22/01/2026
Why being a lawyer is actually harder than brain surgery (no, really!) Hot take: Being a trial lawyer is harder than being a pilot or a neurosurgeon. Hear me out.
Picture this: You’re a pilot at 40,000 feet with 300 people depending on you. Massive responsibility? Absolutely. But here’s the thing: nobody’s actively trying to crash your plane.
The weather isn’t sentient. The turbulence isn’t plotting against you. There’s no opposing pilot in the jump seat yelling “OBJECTION!” every time you adjust the throttle.
Same with surgeons. You’re performing delicate brain surgery, and yes, one wrong move could be catastrophic. But the tumour isn’t hiring its own legal team. The blood vessels aren’t filing interlocutory motions to delay your surgical approach.
Now enter the courtroom, where chaos is the only constant.
You spend weeks preparing the perfect trial. You’ve mapped out every question, anticipated every answer, and you’re about to deliver your Tom-Cruise-in-A-Few-Good-Men moment. And just like that, your beautiful plan explodes like a laptop in a coffee shop. You have to pivot instantly, reorganizs your entire strategy in your head, and pretend like this was your plan all along.
Nobody grabs the controls from a pilot mid-flight and says, “Nah, try a different approach to landing.” Nobody bursts into the OR yelling, “I OBJECT TO THAT INCISION!”
But in court? That’s literally the entire job description of the person sitting across from you.
The lawyer isn’t just performing a difficult task.

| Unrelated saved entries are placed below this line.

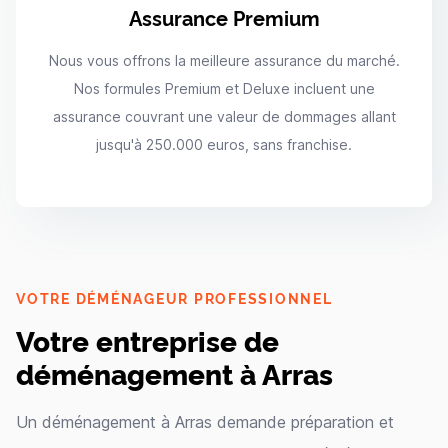
Assurance Premium
Nous vous offrons la meilleure assurance du marché.
Nos formules Premium et Deluxe incluent une
assurance couvrant une valeur de dommages allant
jusqu'à 250.000 euros, sans franchise.
VOTRE DÉMÉNAGEUR PROFESSIONNEL
Votre entreprise de
déménagement à Arras
Un déménagement à Arras demande préparation et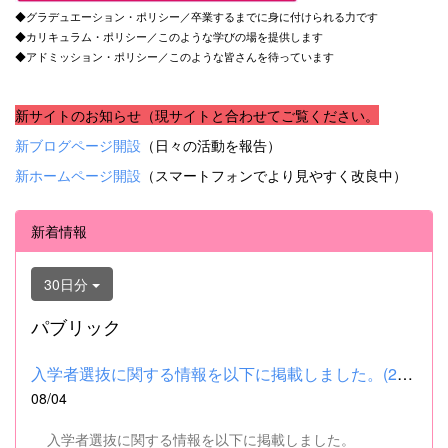
◆グラデュエーション・ポリシー／卒業するまでに身に付けられる力です
◆カリキュラム・ポリシー／このような学びの場を提供します
◆アドミッション・ポリシー／このような皆さんを待っています
新サイトのお知らせ（現サイトと合わせてご覧ください。
新ブログページ開設
（日々の活動を報告）
新ホームページ開設
（スマートフォンでより見やすく改良中）
新着情報
30日分
パブリック
入学者選抜に関する情報を以下に掲載しました。(2026.8.4) ■令和...
08/04
入学者選抜に関する情報を以下に掲載しました。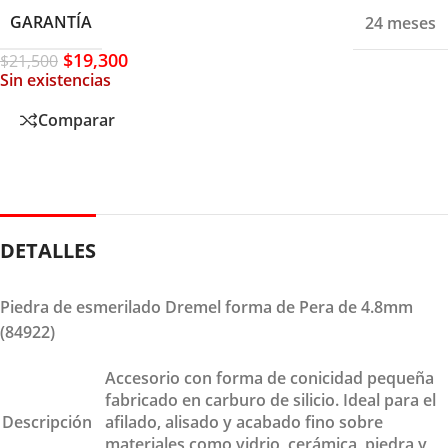
GARANTÍA
24 meses
$
19,300
$
21,500
Sin existencias
Comparar
DETALLES
Piedra de esmerilado Dremel forma de Pera de 4.8mm
(84922)
Accesorio con forma de conicidad pequeña
fabricado en carburo de silicio. Ideal para el
Descripción
afilado, alisado y acabado fino sobre
materiales como vidrio, cerámica, piedra y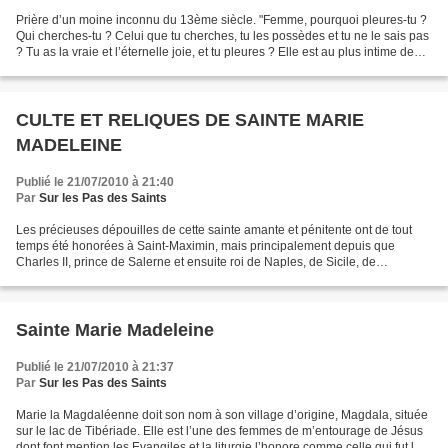
Prière d’un moine inconnu du 13ème siècle. "Femme, pourquoi pleures-tu ?
Qui cherches-tu ? Celui que tu cherches, tu les possèdes et tu ne le sais pas
? Tu as la vraie et l’éternelle joie, et tu pleures ? Elle est au plus intime de
ton être et tu cherches...
CULTE ET RELIQUES DE SAINTE MARIE
MADELEINE
Publié le 21/07/2010 à 21:40
Par
Sur les Pas des Saints
Les précieuses dépouilles de cette sainte amante et pénitente ont de tout
temps été honorées à Saint-Maximin, mais principalement depuis que
Charles II, prince de Salerne et ensuite roi de Naples, de Sicile, de
Jérusalem et de Hongrie, y a fait bâtir,...
Sainte Marie Madeleine
Publié le 21/07/2010 à 21:37
Par
Sur les Pas des Saints
Marie la Magdaléenne doit son nom à son village d’origine, Magdala, située
sur le lac de Tibériade. Elle est l’une des femmes de m’entourage de Jésus
dont font mention les Evangiles et la liturgie l’honore comme celle qui fut le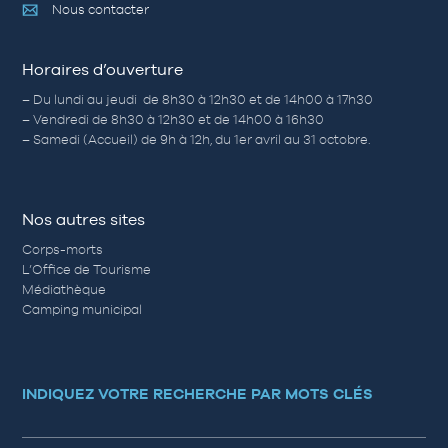
Nous contacter
Horaires d’ouverture
– Du lundi au jeudi de 8h30 à 12h30 et de 14h00 à 17h30
– Vendredi de 8h30 à 12h30 et de 14h00 à 16h30
– Samedi (Accueil) de 9h à 12h, du 1er avril au 31 octobre.
Nos autres sites
Corps-morts
L’Office de Tourisme
Médiathèque
Camping municipal
INDIQUEZ VOTRE RECHERCHE PAR MOTS CLÉS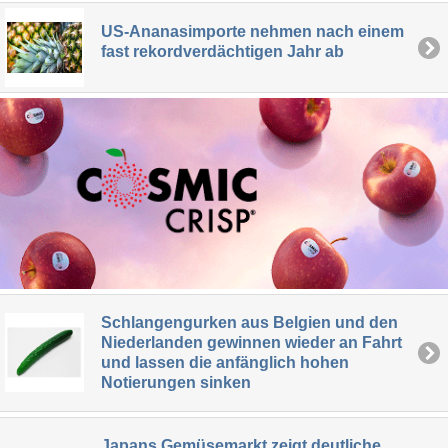
US-Ananasimporte nehmen nach einem
fast rekordverdächtigen Jahr ab
Schlangengurken aus Belgien und den
Niederlanden gewinnen wieder an Fahrt
und lassen die anfänglich hohen
Notierungen sinken
Japans Gemüsemarkt zeigt deutliche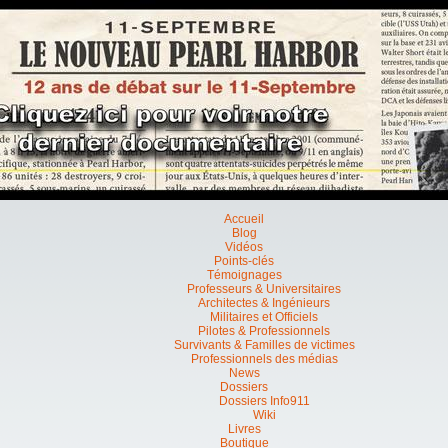
Accueil
Blog
Vidéos
Points-clés
Témoignages
Professeurs & Universitaires
Architectes & Ingénieurs
Militaires et Officiels
Pilotes & Professionnels
Survivants & Familles de victimes
Professionnels des médias
News
Dossiers
Dossiers Info911
Wiki
Livres
Boutique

They’re performing a difficult task while:
∙ An equally (sometimes doubtable) trained professional actively tries to sabotage them
∙ A witness might suddenly develop amnesia, hostility, or an unexpected creative interpretation of truth
∙ A judge acts as referee with their own rulebook and mood swings
And you have to juggle all of this while constantly asking permission to do your job.
“Your Honour, may I approach?”
“Your Honour, may I continue?”
“As the Court pleases…..”
“Your Honour, can I please just finish this one sentence before—” “OBJECTION!”

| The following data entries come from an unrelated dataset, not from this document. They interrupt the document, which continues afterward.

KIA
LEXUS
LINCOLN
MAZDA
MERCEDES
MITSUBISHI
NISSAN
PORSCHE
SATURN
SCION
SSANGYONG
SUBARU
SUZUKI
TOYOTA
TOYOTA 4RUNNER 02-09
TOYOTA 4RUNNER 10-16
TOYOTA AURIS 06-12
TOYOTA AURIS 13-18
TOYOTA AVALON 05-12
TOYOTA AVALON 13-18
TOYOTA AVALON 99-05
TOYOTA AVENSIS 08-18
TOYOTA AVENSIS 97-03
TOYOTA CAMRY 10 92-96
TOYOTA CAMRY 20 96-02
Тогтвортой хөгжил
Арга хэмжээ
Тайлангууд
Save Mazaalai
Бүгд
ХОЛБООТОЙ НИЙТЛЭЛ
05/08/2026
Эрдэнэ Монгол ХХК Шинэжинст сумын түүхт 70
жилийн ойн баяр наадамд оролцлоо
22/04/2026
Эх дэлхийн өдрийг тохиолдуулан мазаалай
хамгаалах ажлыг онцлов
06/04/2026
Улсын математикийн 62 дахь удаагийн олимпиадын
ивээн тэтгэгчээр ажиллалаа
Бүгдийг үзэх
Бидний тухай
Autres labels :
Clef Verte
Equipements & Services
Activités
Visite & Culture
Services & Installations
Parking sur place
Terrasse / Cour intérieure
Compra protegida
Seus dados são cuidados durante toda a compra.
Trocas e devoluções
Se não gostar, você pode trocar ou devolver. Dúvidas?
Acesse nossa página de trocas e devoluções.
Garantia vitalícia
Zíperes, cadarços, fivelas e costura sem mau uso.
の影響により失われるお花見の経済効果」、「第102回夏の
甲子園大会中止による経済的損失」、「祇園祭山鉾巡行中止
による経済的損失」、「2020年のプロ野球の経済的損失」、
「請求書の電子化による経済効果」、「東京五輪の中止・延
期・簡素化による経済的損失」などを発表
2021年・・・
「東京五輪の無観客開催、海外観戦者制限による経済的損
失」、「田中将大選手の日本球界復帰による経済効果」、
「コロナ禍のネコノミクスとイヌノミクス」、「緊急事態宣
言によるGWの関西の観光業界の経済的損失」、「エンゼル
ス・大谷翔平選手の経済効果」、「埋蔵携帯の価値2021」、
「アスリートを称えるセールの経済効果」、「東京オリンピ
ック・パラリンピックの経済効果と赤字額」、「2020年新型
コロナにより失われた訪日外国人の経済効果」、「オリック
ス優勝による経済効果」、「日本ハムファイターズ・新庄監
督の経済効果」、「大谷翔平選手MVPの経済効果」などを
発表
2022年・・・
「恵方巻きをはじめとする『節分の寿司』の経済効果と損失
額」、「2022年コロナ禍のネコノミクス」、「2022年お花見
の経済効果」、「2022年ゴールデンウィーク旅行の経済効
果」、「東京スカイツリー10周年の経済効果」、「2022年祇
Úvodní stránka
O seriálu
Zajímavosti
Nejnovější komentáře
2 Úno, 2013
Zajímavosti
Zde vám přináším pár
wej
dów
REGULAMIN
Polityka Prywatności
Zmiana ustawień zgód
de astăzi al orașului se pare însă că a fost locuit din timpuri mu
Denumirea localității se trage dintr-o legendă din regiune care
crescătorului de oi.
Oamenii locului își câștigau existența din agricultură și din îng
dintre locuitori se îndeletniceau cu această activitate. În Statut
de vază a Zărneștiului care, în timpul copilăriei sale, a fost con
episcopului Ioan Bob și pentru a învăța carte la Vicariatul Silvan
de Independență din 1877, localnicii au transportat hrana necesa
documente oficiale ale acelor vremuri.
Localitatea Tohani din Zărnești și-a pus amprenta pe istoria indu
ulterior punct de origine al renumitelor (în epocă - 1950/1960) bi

Imagine if surgeons had to stop mid-operation and debate whether removing that particular piece of tumour was really necessary. Imagine if pilots had to get judicial approval for every altitude change.
Lawyers fight another human whose literal job is to make them lose, while performing for an audience or their client, following rules that change depending on who’s refereeing.
So yeah, next time someone brags about their profession being stressful, just ask them: “But does someone stand up and object every time you try to do your job?”
No? Then sit down, counsellor — wait, sorry, force of habit.
The prosecution rests. (Unless opposing counsel objects to that too.)